--- DIRECTIONS ---
What you produce should be every line from the data that includes "additional".

--- RECORDS TO PROCESS ---
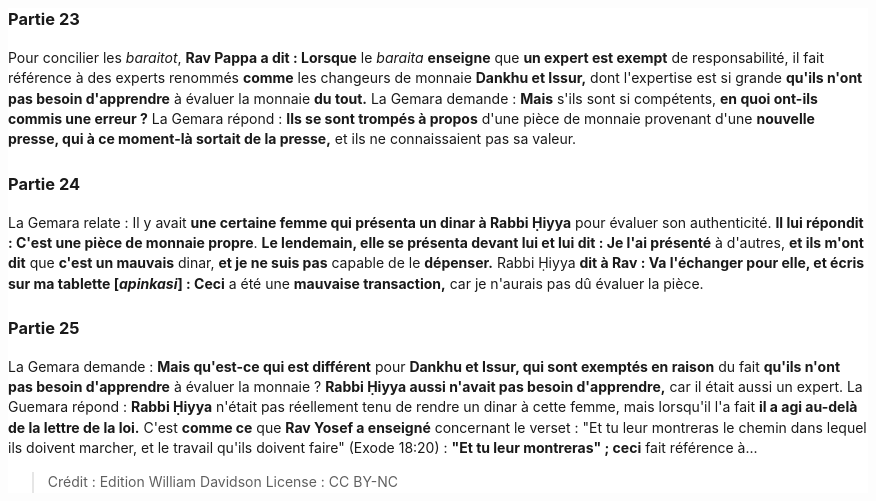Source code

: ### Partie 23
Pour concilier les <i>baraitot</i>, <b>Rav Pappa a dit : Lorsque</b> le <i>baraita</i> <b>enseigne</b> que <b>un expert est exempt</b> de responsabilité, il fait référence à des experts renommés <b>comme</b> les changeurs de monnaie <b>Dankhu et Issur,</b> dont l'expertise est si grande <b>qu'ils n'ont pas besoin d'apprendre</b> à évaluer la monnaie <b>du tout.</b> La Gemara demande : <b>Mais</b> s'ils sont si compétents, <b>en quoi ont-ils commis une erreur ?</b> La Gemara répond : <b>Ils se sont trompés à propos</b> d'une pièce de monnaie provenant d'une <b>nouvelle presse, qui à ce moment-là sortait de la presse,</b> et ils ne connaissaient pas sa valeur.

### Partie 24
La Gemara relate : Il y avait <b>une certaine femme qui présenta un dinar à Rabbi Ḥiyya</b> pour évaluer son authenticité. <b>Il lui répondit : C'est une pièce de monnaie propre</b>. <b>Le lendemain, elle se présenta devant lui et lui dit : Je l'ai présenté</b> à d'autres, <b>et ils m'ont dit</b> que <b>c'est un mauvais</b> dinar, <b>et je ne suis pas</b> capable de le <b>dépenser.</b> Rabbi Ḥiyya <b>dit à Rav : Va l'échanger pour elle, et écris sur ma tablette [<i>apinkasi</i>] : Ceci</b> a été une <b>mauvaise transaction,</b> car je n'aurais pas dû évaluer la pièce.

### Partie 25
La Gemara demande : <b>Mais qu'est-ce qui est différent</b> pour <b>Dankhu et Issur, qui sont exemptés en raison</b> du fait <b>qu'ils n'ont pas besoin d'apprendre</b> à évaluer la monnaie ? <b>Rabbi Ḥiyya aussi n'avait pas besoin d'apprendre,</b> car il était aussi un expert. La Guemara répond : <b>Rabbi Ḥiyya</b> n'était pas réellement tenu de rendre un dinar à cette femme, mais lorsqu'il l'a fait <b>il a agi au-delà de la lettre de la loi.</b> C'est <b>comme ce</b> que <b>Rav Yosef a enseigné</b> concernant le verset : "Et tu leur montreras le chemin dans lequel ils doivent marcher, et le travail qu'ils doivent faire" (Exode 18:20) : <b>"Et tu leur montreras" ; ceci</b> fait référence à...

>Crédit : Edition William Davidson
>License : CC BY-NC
--
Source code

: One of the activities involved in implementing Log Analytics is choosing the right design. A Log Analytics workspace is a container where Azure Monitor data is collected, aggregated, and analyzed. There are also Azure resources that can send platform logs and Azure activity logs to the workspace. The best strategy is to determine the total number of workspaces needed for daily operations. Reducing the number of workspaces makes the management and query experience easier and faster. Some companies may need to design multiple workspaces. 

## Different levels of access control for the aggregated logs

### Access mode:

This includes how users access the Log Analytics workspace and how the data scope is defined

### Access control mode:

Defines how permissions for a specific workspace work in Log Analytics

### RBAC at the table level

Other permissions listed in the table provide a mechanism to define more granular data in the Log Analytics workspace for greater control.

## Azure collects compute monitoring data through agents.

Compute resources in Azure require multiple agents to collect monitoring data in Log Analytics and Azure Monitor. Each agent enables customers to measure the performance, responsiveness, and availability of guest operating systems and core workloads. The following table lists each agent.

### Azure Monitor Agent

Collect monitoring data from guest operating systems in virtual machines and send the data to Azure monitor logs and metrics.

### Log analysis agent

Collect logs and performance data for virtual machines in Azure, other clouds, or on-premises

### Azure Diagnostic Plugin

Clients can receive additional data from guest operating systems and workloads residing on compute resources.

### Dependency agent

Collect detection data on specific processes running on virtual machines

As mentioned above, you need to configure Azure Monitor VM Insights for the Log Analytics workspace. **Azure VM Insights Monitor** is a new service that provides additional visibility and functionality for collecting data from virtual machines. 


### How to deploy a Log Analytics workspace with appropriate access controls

--- THE ANSWER ---
Clients can receive additional data from guest operating systems and workloads residing on compute resources.
As mentioned above, you need to configure Azure Monitor VM Insights for the Log Analytics workspace. **Azure VM Insights Monitor** is a new service that provides additional visibility and functionality for collecting data from virtual machines. 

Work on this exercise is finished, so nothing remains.